# Establish CNNs from scratch
Activation function layers still contain two proccesses, namely **Forward Propogation** and **Backward Propogation**. They are set for multiple purposes, like Non-linearity, Thresholding / Decision making, Squashing / Bounding values, Differentiability, Mitigate vanishing and exploding gradient problems, computational efficiency, and representation and learning capabilities.

In [2]:
import numpy as np
from layer import Layer
from activation import Activation

### 1.Non-Linearity
The reason for introducing the activation layer, which often uses a non-linear activation function, is that without these non-linear functions (or in other words, with only linear activation functions), multiple layers would eventually become just one layer. Here is the mathmatical provement.  
Suppose that we employ two layers with a linear activation function:
$$
y_{1}=\omega_{1} x_{1}+b_{1}
$$
$$
\phi_{activation} (y_{1})=y_{1}
$$
$$
y_{2}=\omega_{2} x_{2}+b_{2} 
$$
where $x_{2}=\phi_{activation} (y_{1})$  
Hence
$$
y_{2}=\omega_{1} \omega_{2} x_{1}+\omega_{2} b_{1}+b_{2}= \omega_{3}  x_{1}+b_{3}
$$
where $\omega_{3}=\omega_{1} \omega_{2} , b_{3}=\omega_{2} b_{1}+b_{2}$   
The hidden layer is useless with the existence of the linear activation fucntion.  

### 2.Commonly used activation functions
Some commonly used non-linear activation functions include Tanh, Sigmoid, ReLu, etc.   
$$
\tanh(x)=\frac{e^{x}-e^{x}}{e^{x}+e^{x}}   
$$
$$
\sigma(x) = \frac{1}{1 + e^{-x}} 
$$
$$
\text{ReLU}(x) = \max(0, x)   
$$   
And their corresponding derivatives go as follows:
$$
\tanh'(x) = 1 - \tanh^2(x) 
$$
$$
\sigma'(x) = \sigma(x) \cdot (1 - \sigma(x)) 
$$
$$
\text{ReLU}'(x) = 
\begin{cases} 
1 & \text{if } x > 0 \\
0 & \text{if } x < 0 \\
\text{user-defined} & \text{if } x = 0
\end{cases} 
$$  
The formula of **Forward Propogation** goes as follows: 
$$
Y=f(X) \tag{1}
$$ 
The formula of **Backward Propogation** goes as follows:
$$
\frac{\partial E}{\partial X} = \frac{\partial E}{\partial Y} \odot f'(X) \tag{2}
$$  
where $\odot$ denotes the element-wise multiplication of two matrixs.
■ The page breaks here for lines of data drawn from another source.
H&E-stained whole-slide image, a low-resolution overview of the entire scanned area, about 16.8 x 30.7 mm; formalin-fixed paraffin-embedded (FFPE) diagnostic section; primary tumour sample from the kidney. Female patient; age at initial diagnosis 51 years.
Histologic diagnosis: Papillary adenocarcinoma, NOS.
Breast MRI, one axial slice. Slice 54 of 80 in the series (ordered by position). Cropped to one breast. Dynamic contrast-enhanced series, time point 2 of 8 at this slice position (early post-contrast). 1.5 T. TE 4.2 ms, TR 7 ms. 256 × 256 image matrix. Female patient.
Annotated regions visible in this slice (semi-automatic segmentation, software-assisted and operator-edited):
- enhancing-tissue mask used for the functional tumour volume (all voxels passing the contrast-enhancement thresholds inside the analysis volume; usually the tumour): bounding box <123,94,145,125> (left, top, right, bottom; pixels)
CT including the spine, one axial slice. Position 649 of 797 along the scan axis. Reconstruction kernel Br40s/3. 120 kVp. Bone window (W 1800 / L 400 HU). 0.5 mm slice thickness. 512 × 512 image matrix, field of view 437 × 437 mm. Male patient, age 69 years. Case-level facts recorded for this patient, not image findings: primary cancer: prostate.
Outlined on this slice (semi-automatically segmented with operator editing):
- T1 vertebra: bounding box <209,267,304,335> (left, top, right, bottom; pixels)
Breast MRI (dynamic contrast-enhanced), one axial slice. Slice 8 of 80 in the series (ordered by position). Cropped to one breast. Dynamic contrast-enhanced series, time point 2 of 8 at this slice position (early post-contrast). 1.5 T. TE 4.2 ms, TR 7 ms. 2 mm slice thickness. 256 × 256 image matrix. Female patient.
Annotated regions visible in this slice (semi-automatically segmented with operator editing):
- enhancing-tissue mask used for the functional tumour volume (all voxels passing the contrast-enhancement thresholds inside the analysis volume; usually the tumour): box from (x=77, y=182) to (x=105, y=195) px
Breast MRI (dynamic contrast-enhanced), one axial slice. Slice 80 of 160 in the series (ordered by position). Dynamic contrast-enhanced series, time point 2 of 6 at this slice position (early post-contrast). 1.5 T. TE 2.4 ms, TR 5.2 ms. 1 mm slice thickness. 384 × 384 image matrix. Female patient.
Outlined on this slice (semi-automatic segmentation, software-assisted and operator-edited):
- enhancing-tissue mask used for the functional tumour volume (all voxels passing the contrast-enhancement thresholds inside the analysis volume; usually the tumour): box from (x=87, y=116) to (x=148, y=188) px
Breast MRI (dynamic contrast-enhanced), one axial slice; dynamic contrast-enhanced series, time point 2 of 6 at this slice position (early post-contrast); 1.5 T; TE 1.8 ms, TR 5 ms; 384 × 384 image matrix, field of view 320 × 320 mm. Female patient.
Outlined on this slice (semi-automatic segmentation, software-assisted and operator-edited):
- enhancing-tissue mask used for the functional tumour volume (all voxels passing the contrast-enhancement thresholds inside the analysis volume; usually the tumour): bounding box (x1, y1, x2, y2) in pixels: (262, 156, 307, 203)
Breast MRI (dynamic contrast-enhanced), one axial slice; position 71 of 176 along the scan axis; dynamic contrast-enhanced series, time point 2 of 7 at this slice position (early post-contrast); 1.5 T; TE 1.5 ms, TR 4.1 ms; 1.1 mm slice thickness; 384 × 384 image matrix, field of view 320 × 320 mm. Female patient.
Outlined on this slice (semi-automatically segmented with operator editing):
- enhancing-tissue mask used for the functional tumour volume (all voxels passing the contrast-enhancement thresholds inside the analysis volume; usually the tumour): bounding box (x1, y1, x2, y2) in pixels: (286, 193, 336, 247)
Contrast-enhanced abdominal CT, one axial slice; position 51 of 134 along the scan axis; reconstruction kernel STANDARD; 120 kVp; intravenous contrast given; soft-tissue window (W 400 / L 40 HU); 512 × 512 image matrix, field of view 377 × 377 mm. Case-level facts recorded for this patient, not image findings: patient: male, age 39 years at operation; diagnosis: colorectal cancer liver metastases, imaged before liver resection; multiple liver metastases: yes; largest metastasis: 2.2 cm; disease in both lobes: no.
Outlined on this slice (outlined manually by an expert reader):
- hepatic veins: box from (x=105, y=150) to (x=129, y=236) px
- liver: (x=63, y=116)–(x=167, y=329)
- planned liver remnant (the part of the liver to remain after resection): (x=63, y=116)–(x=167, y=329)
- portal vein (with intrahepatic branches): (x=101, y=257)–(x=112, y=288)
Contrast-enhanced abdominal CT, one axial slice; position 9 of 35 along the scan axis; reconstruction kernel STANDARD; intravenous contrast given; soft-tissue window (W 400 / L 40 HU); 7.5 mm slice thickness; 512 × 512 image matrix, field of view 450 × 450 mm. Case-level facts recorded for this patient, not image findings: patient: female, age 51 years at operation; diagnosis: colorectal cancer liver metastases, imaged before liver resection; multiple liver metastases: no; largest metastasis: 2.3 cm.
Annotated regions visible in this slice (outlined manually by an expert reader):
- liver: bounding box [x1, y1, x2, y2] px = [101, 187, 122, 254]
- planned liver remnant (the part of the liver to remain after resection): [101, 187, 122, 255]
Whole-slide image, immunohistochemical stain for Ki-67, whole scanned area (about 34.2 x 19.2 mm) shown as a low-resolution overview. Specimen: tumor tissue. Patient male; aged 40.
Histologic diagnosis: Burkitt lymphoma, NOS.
### 3.Softmax activation layer
In CNNs, softmax activation function layer is the last layer of the whole model, following the fully connected layer.

The formula of **Forward Propogation**, which generates the predicted probilities, goes as follows:
$$
\hat{y_{i}}=\frac{e^{x_{i}}}{\sum_{n}^{j=1}e^{x_{j}}} \tag{3} 
$$  
The formula of **Backward Propogation**, whose input ($\partial_{Y}E$) is from the derivatives of cross-entropy loss with respect to predicted outcomes,  goes as follows:
$$
\partial_{X} E =(M \odot (I-M^T)) \cdot \partial_{Y}E  \tag{4} 
$$
$$
M=
\begin{bmatrix}
y_{1} & y_{1} & \dots & y_{1}\\
y_{2} & y_{2} & \dots & y_{2}\\
\vdots & \vdots & \ddots & \vdots\\
y_{n} & y_{n} & \dots & y_{n}\\
\end{bmatrix}
\;
\partial_{X} E =
\begin{bmatrix}
\partial_{x_{1}} E\\
\partial_{x_{2}} E\\
\vdots\\
\partial_{x_{n}} E\\
\end{bmatrix}
\partial_{Y} E =
\begin{bmatrix}
\partial_{y_{1}} E\\
\partial_{y_{2}} E\\
\vdots\\
\partial_{y_{n}} E\\
\end{bmatrix}
$$
where $\odot$ denotes the element-wise multiplication of two matrixs.

In [5]:
class Tanh(Activation):
    def __init__(self):
        def tanh(x):
            return np.tanh(x)

        def tanh_prime(x):
            return 1 - np.tanh(x) ** 2

        super().__init__(tanh, tanh_prime)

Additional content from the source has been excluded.